:: Record excerpts

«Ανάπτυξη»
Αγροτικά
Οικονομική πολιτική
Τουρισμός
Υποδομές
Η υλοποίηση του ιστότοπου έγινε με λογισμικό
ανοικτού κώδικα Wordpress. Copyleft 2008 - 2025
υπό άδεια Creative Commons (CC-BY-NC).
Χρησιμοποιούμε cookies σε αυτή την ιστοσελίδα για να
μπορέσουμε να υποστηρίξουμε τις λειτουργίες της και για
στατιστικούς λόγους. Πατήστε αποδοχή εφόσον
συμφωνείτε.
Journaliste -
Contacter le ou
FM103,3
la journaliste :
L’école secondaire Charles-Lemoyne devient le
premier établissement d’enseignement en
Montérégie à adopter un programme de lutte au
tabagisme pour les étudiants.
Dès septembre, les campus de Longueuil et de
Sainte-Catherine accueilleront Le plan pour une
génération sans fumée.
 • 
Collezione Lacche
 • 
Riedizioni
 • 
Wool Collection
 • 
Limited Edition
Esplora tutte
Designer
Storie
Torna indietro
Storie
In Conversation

::::
:: Record excerpts

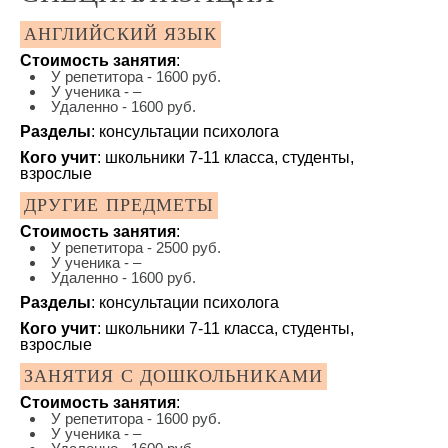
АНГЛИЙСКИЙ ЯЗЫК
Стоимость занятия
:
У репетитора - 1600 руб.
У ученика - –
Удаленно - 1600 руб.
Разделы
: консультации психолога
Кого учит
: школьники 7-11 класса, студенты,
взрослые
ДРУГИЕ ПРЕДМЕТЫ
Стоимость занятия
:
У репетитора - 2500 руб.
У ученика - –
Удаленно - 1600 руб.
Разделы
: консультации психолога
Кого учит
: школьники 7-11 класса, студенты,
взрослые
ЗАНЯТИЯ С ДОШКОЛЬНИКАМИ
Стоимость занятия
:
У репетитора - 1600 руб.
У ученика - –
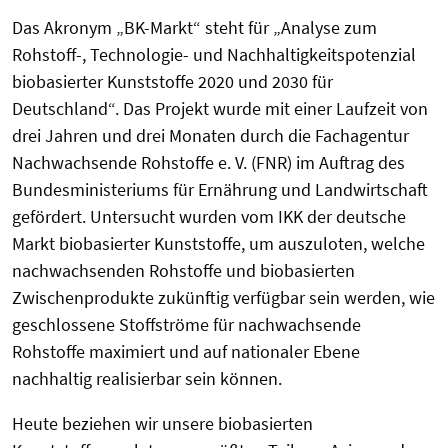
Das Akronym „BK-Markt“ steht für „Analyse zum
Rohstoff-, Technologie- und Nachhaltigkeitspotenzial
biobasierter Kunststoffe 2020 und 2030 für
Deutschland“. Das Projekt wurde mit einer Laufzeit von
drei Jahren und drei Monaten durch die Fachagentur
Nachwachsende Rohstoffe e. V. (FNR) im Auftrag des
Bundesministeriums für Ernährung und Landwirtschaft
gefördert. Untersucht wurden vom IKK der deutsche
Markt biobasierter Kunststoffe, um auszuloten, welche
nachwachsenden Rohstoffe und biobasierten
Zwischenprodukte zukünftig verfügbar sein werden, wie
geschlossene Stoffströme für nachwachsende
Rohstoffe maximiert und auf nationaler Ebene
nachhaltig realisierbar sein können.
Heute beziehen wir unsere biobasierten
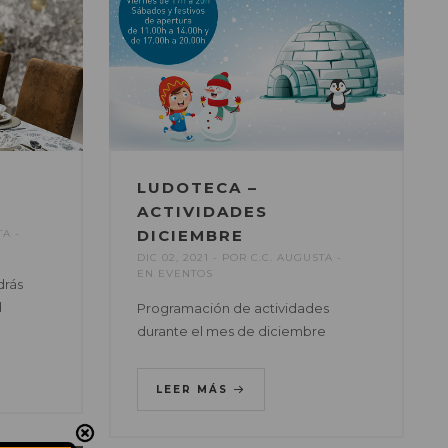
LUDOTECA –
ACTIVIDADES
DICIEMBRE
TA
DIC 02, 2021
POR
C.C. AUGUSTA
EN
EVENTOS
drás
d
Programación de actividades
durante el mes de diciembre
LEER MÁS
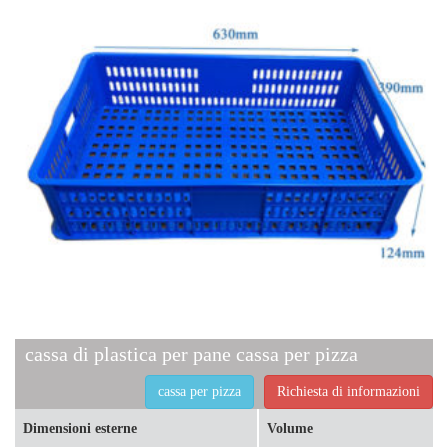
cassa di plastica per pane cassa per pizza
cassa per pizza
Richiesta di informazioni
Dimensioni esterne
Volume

::::

» **Activity**
Search the data above for the string "Markt" and copy each line that has it.

» **Result of this exercise**
Das Akronym „BK-Markt“ steht für „Analyse zum
Markt biobasierter Kunststoffe, um auszuloten, welche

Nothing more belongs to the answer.